3 Ekim 2010 Pazar

ayrılık

ve gidiyorsun.
bir adım dahası ama uzağa
hem de benden...
daha soğuk.
daha üşütücü...
bizde ne varsa kısa kollu
hepsi yasta; kapkara-ürkütücü.

sol gözüm seğiriyor.

gitmek,
bir kavga sonucu,
ama bir barış gibi değil; bir ateşkes belki.
ama erken henüz sevinmeye, biliyorum bunu
sensiz olmak acıtacak, acıyacak içim sen gelene kadar...
tuzlayacak göz yaşım ardın sıra açılan yaramı,
yokluğun iltihaplanacak yerine soktuklarımla; hayatla arama
ama sen gelene kadar geçse bile sızlayacak, kesin burası...

elim titriyor

güle güle demek, hafif ve saçma şimdi.
bizde gideni gülerek uğurlamazlar;
belki bir yudum su ve fazla gözyaşı,
ayrıca hüzün pazarlarlar birbir, keşke gitmesin diye..
ucuza gider umutlar ve gelir diyedir alışveriş
sepet sepet unutlu umut kapışılır veresiye...
gitme de denmiyor, toplu bavulun kırılır bana
gururum da öte yandan, bir daha kırılamazdır
ardından ağlamak yeğdir kana kana.
itiraf cesaret şuan ama buz gibi içimde bağırır gitme diye vicdanım
söylemek bunu, bir salağın vasiyeti sadece, asla acıma,
ayakların gidiyorsa gitmelisin bu yüzden canım...

çatırdıyor takaatim

yine geleceksin değil mi;
bir vaat, olmadı kırıntı sıkletli bir avuntu...
onlar da yok mu, yoksa senin gibi?
ben de yokum zaten, gönüllü bir beden bekçi sadece;
yıkıntılar arası harabe, böyle taksitli yalanları
parça parça, gitmeyeceğine inanmak isteği galip
ama toplam da yepyeni yenik...
özlemek imzalı, yırtıp atılan ben olayım aksi halde...
bilmemelisin ki akıl sağlığım şüpheli isteyeceğim seni
kayıtsızlığım tabanlarını yağlasın ezmeden
ensem sırtıma kapanıp hüngür hüngür ağlasın görünmeden...

bavulunu taşıyorum

en iyi şekilde baktım sana ve tadına.
doyamadım bir doyum, bir eksik şimdi her sayım...
böyle sevmek, hem de kaçar gibi gideni
benim uzmanlık alanım;
hem de tazı gibi kovalamaz şekilde.
en büyük keşfimsin, hayatımın tezenesi, coşkum.
bu yağmur, bu kapalı fırtınalı iklim
hüznüm şimdiki, istemek gelecek;
paylaşmak geçmiş zaman lügatımda
çünkü hasretin paylaşılmaz, bencilce misafiriyim artık.

ağır dilime her kelime

ne acı.
bir süre sonra biliyorum ki unutmak pahasına küseceğim sana
sonra suçlayacağım bol bol, aslında kötüydün çünkü sen.
yani sen giderken bir taraftan, aklım çekecek aksi yöne.
ortada dona kalan kalbim olacak.
soğuk hüküm sürecek, bir mevsim üşüyeceğim,
bilemedin 2 mevsim..
ve geleceksin yeniden, kapımdan sızarak.
bam güm sereceksin severek, okşayarak beni.
şimdi bunca maceraya hazırlanmalıyım;
hakeza gerçekten gidiyorsun ve gittin bile...
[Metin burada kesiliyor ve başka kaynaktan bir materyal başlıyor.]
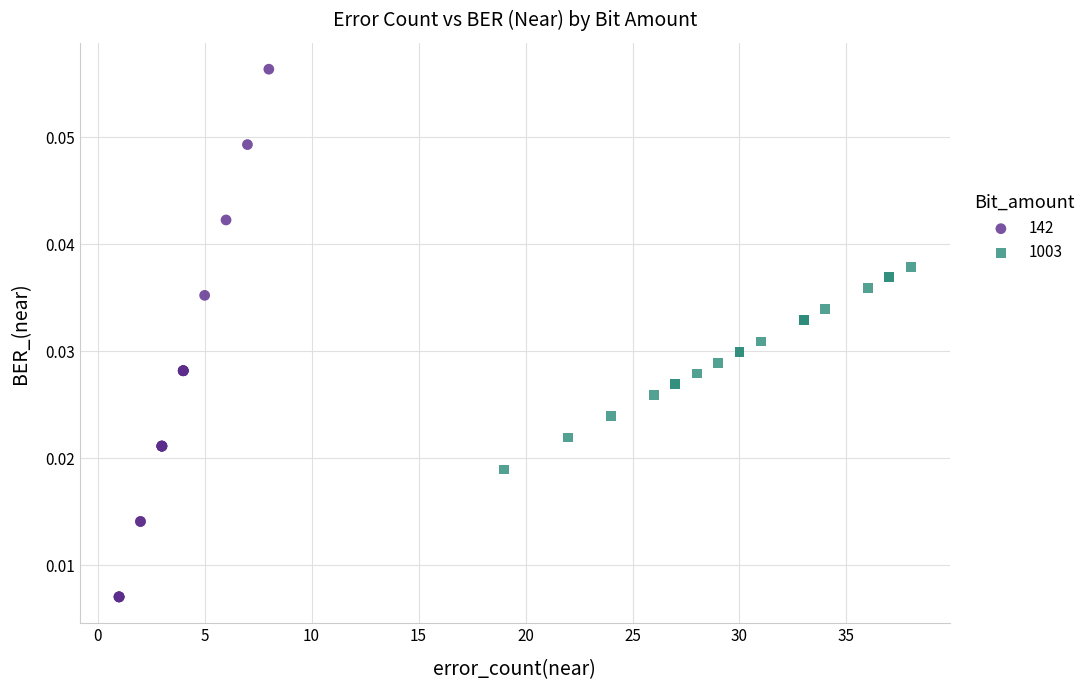

Which series has the largest Y range (max minus min)?

142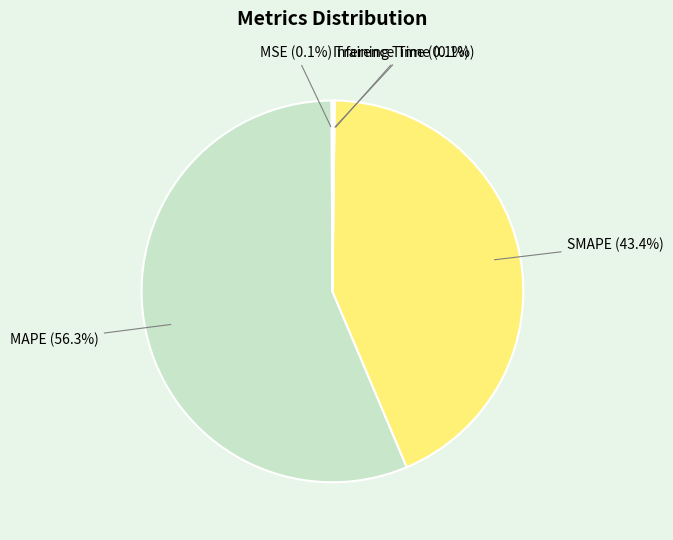

What percentage is the MAPE slice, to the nearest percent?

56%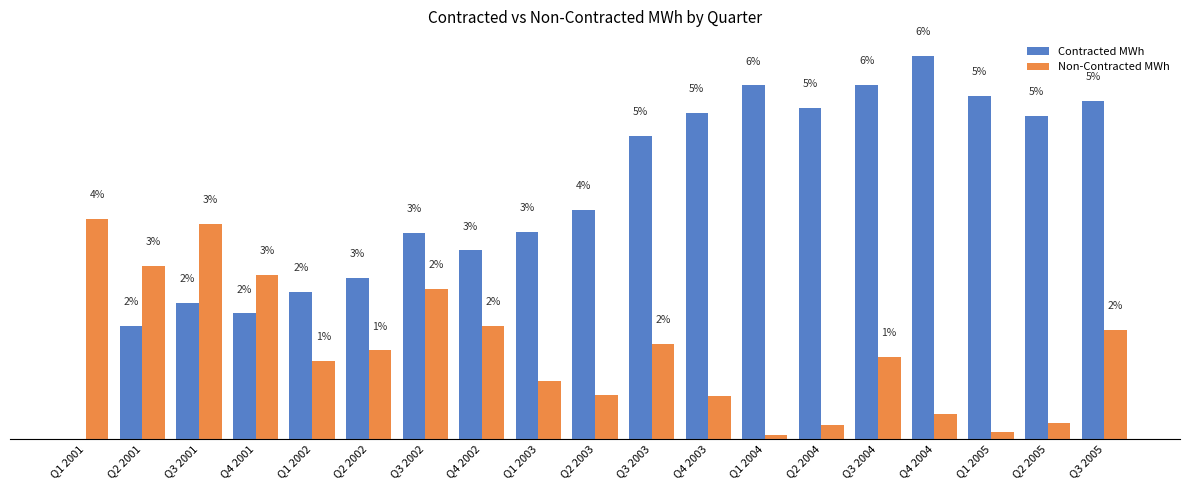

Rank the series by their average value, from lowest to highest.

Non-Contracted MWh, Contracted MWh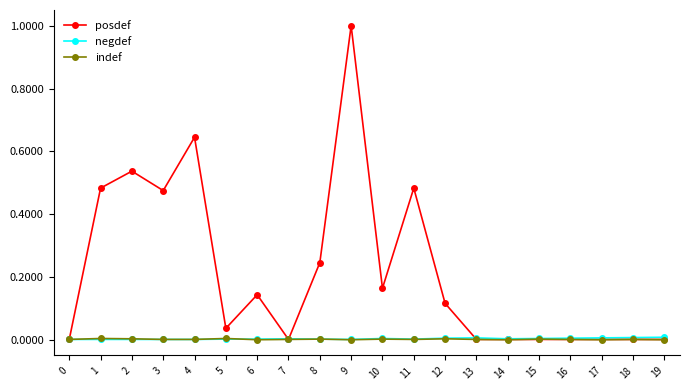

True or false: indef has more than 2 interior local peaks.

True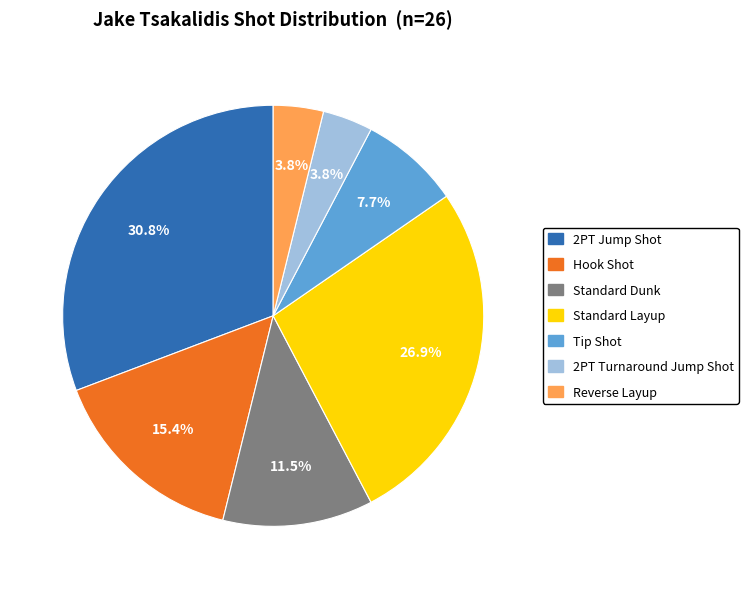

Does any single category account for the majority?

No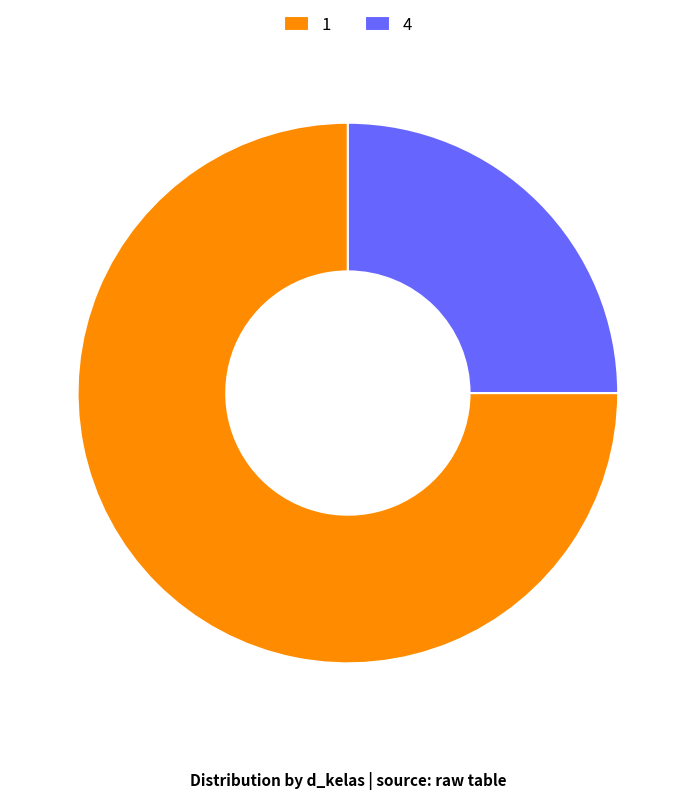

Count the number of slices in the pie.

2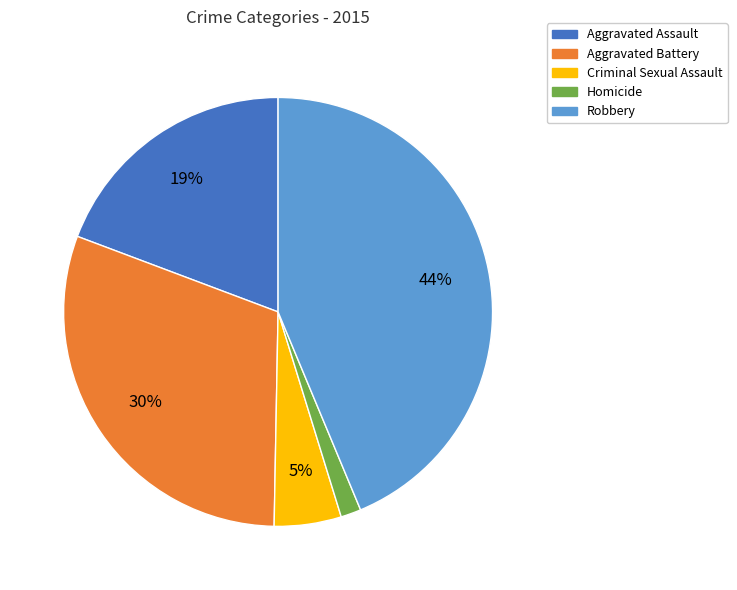

Count the number of slices in the pie.

5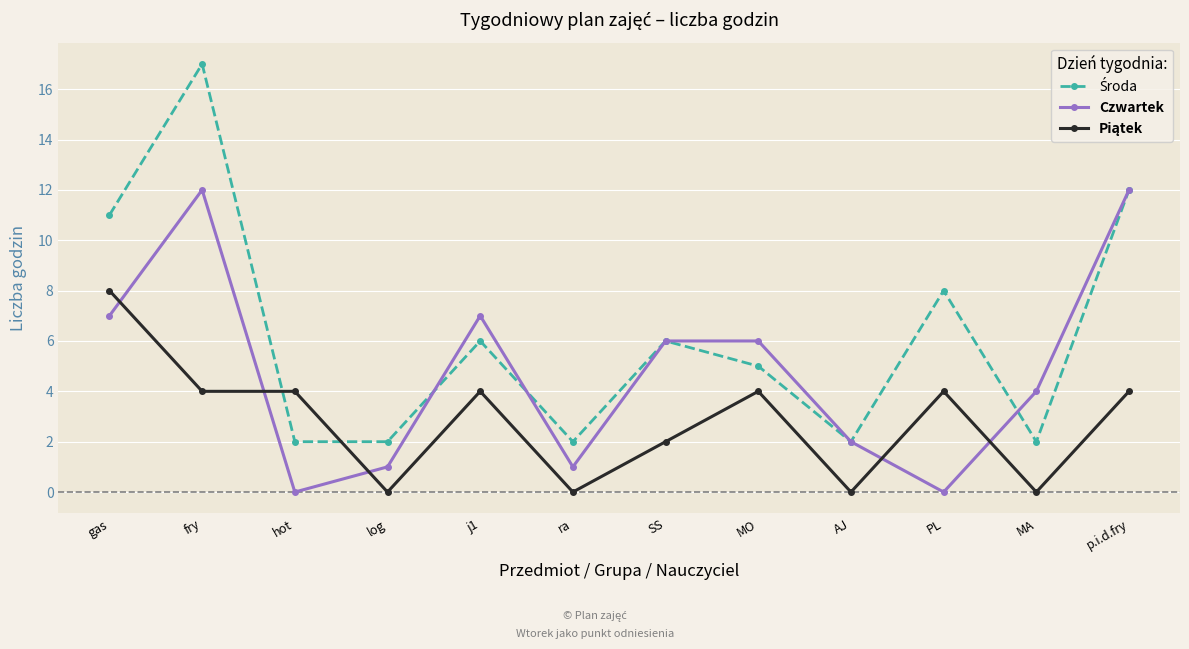

Which category has the highest value across all series?

fry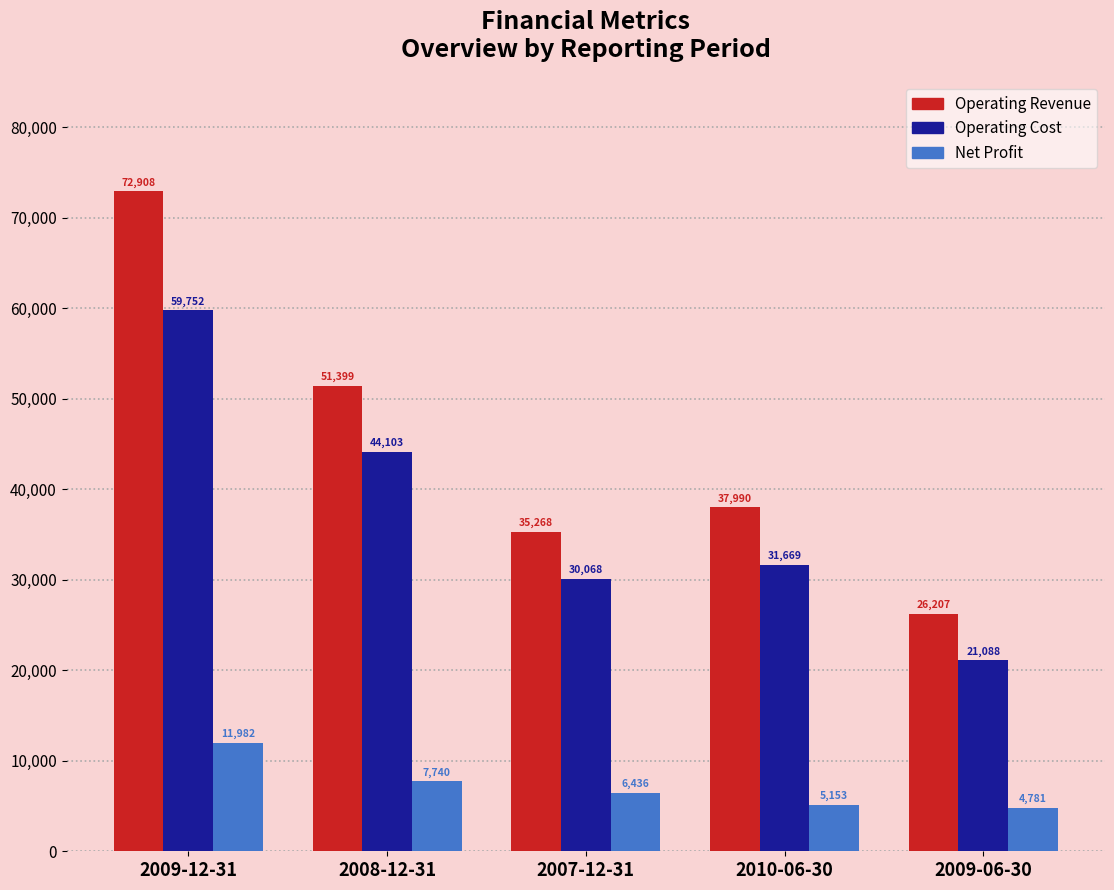

What are all the series names shown in the legend?

Operating Revenue, Operating Cost, Net Profit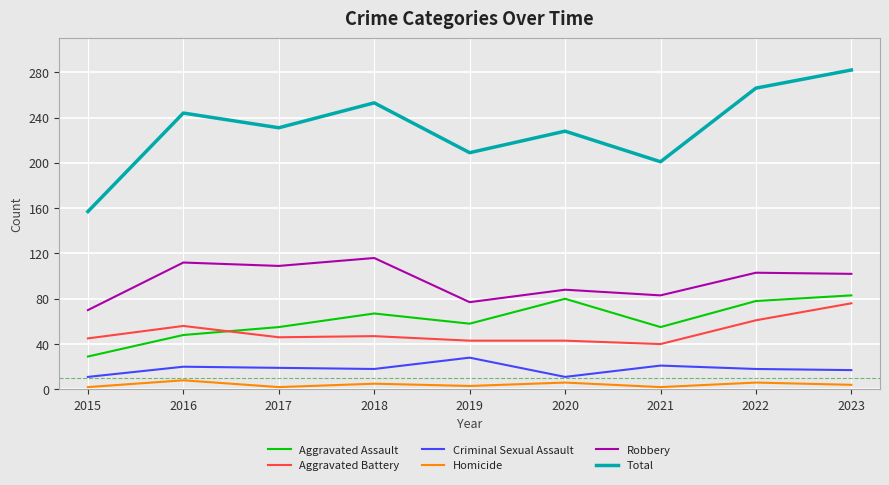

What is the difference between the maximum and minimum values in the Robbery series?

46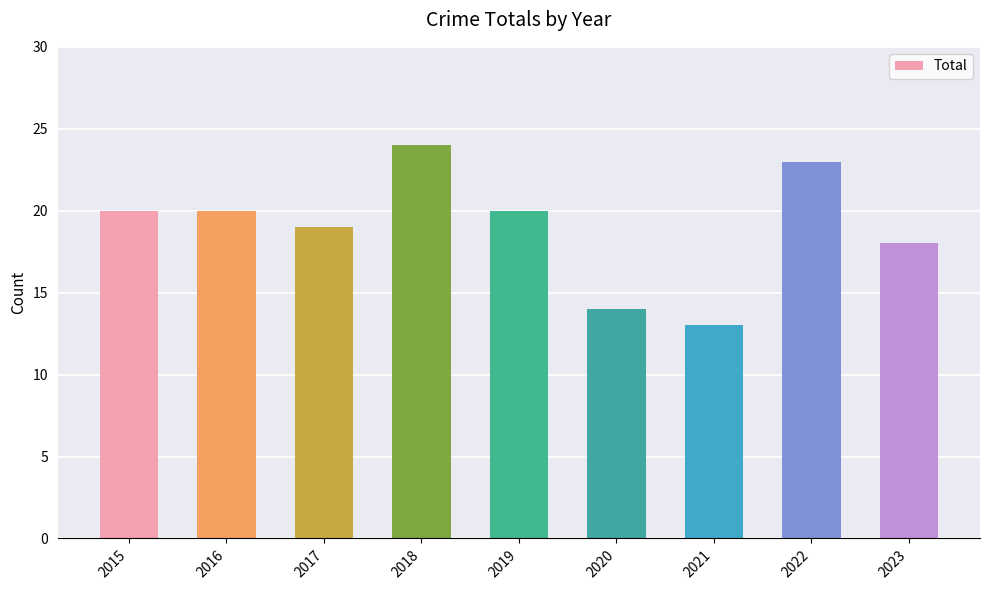

At which category does the chart reach its minimum across all series?

2021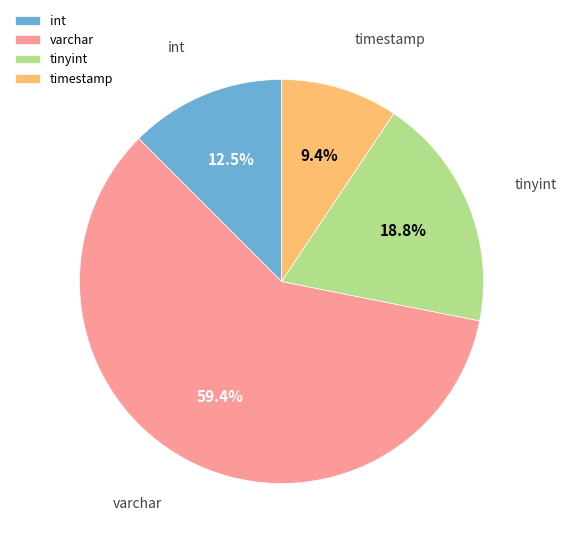

How many slices are in this pie chart?

4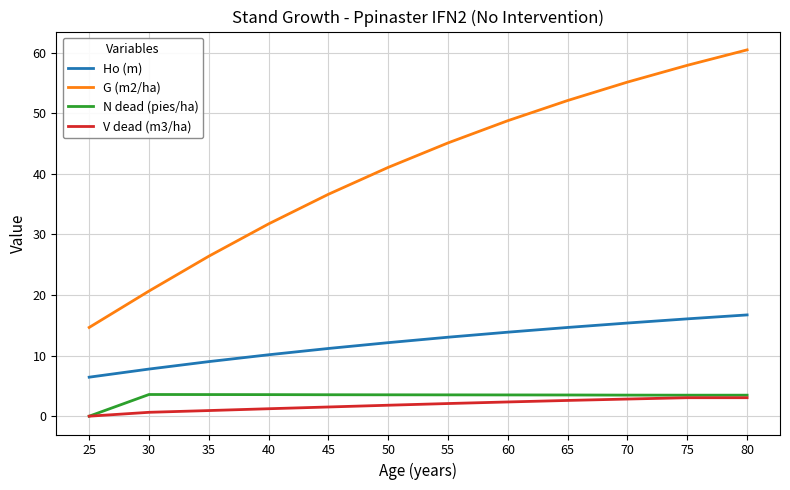

Which category has the lowest value in the Ho (m) series?

25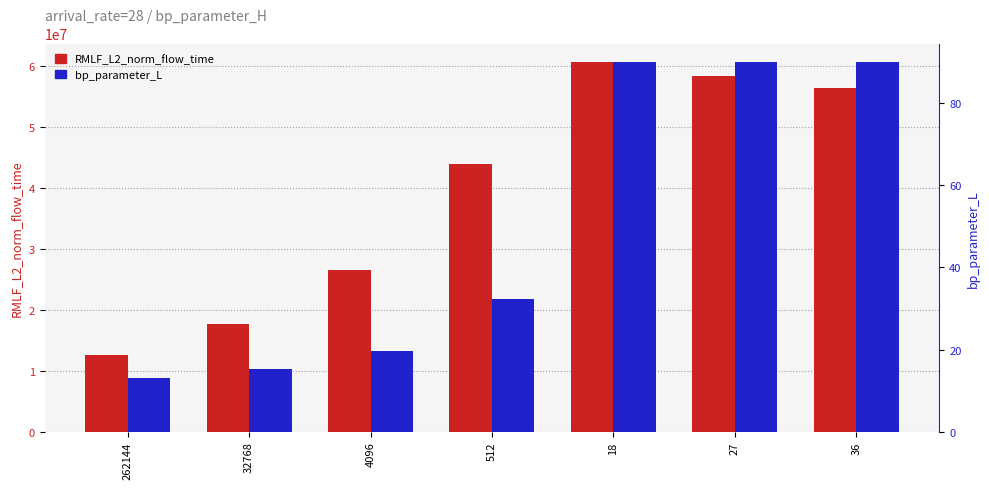

Which series changed the most between 32768 and 36?

RMLF_L2_norm_flow_time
not: yazar kişisi, dolabını toparlarken aldığı bi'sürü yazlık ıvır zıvırın yer kaplamasını engellemek için, tatil dönüşü(geçen hafta olmakta) henüz boşaltamadığı valizini boşaltarak yazlıklar ile doldurup kaldırmış ve hüzne dalmıştır... bu şiir yaza ve tabi, bir sürü içeğine yazılmıştır.